▸ **Quoted passage**:
****************************************
Platinum solution 25% w/v ammonium tetrachloroplatinate(II)

(Volume 20 cc)

  1. Weigh out 5 g of ammonium tetrachloroplatinate(II) and transfer into a small (50 cc) measuring cylinder
    (You may assume that suppliers’ stated amounts are accurate)
  2. Add 18 cc of pure water to dissolve the solid by stirring at room temperature. Check that the final volume is correct (20 cc) in the measuring cylinder, and make up if not.
  3. Decant the solution directly into a brown glass storage bottle, labelled and dated.
    (Any small amount of yellow precipitate may be ignored.)
  4. Allow the solution to stand for at least 24 hours before first use.

The solution should keep for a year or so.

Palladium solution 19% w/v ammonium tetrachloropalladate(II)

(Two options – depending on price and availability of chemicals)


Method 1 (Volume 26 cc)

  1. Weigh out 5 g of ammonium tetrachloropalladate(II) and transfer into a small (50 cc) measuring cylinder.
  2. Add ca. 15 cc of pure water to dissolve the solid by stirring at room temperature.
  3. Make up the solution with pure water to a volume of exactly 26 cc in the measuring cylinder.
  4. Filter the solution using a small conical funnel and Whatman Grade #1 filter paper, directly into an amber storage bottle, stopper and label it.


Method 2 (Volume 25 cc)

  1. Weigh out accurately 1.8 g of ammonium chloride into a 100 cc Pyrex glass beaker
  2. Add 20 cc of pure water and all the solid should dissolve easily.
  3. Heat the solution (ca. 70°C) and add 3 g of well-powdered palladium(II) chloride, a little at a time, with stirring.
    Hazard! Wear a dust mask!
    Keep hot and stir until all the brown solid has dissolved to give a very dark red solution. This may take up to an hour. Carefully view the solution from below to see if any solid remains.
  4. Allow to cool and transfer the solution to a small measuring cylinder, and make up to a volume of exactly 25 cc with pure water. Use some of this water to wash out any solution left in the beaker.
  5. Filter the solution using a small conical funnel and Whatman Grade #1 filter paper, directly into a brown glass storage bottle; stopper and label it.

This solution is stable indefinitely.

Making up the Platino/palladiotype Processing Solutions

1. Disodium EDTA (5% w/v)

Dissolve ca. 50 g of disodium EDTA in 1 litre (1000 cc) of tap water in a large plastic measuring jug with stirring at room temperature.

Capacity 50 prints 10″x8″ per litre.

Alternative formulation

If disodium EDTA is unavailable, and only tetrasodium EDTA on hand, the latter may be effectively converted to the former by the addition of citric acid, (C6H8O7) to the extent of 16 g of citric acid to each 50 g of tetrasodium EDTA. The presence of the citrate ion can only assist the clearing.

2. Sodium disulphite (2.5% w/v)

Dissolve ca. 25 g (one rounded tablespoonful) of sodium disulphite, (aka sodium metabisulphite, Na2S2O5) in 1 litre of tap water.

Use this solution for one printing session only and discard it.

Do not store.

3. Tetrasodium EDTA (5% w/v)
****************************************
▸ **Dataset excerpt**:
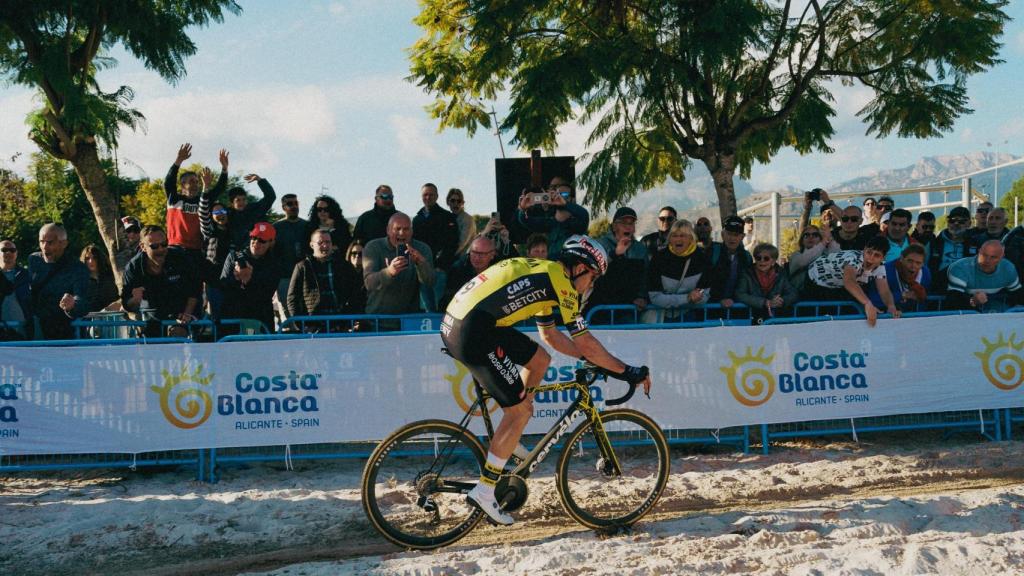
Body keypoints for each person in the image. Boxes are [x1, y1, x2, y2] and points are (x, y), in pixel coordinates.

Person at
****************************************
▸ **Tasks to perform**:
• 1. According to the platinum and palladium printing recipes, how long should the platinum solution stand before its first use?
• 2. Carry on the platinum and palladium printing recipes from their final heading.

▸ **Solved tasks**:
• 1. At least 24 hours.

• 2.
Dissolve ca. 50 g of tetrasodium EDTA in 1 litre of tap water with stirring at room temperature.

Capacity 100 prints 10″x8″ per litre.

Procedure for the Platino/palladiotype

I. Choice of Paper

Do not use papers that are alkaline-buffered with chalk (calcium carbonate). Best results will be obtained on unbuffered papers such as:

  • Arches Platine (2015 batch)
  • ‘Buxton’ or ‘Herschel’ papers handmade by Ruscombe Mill
  • Reich CT vellum
  • Wyndstone Vellum

If buffered papers are unavoidable, such as Canson Lavis Technique, Fabriano Artistico, or Whatman Watercolour, they should be pre-treated in a bath of dilute (5% v/v) hydrochloric acid or sulphamic acid to destroy the chalk, then washed.

We suggest not using gelatin-sized papers for platinum-containing prints: gelatin inhibits the chemistry of platinum metal formation. They may be used for pure palladium prints, on which gelatin has no adverse effect. Papers sized with Alkylketene dimers (AKD), such as Aquapel™ , or with alum-rosin are suitable for platinotype.

For prints up to 10×8 in. or A4 in size, a paper weight of 160 gsm (grams per square meter, g/m2) is adequate. For larger prints of A3 size, a heavier weight of 240 gsm, or more, will minimise cockling and “bellying” of the coated sheet due to the stresses set up by the hydroexpansion of the cellulose fibres in the wetted area. The sheet will contact the negative better, and be more robust in wet handling.

II. Choice of Sensitizer Composition and Image Colour

Platinum and palladium solutions may be used separately, or combined in any ratio in the sensitizer in order to fulfill your wishes for the hue, contrast and metallic composition of the finished print:

Palladium yields Van Dyke brown or sepia tones and a softer image, i.e. a longer exposure scale, with great delicacy in the high values. The tones are warmer on gelatin-sized papers than on Aquapel-sized. When well-humidified (RH 80%), near-neutral tones can be achieved with pure palladium, provided that no surfactants (wetting agents) are added, and that exposures are not too brief.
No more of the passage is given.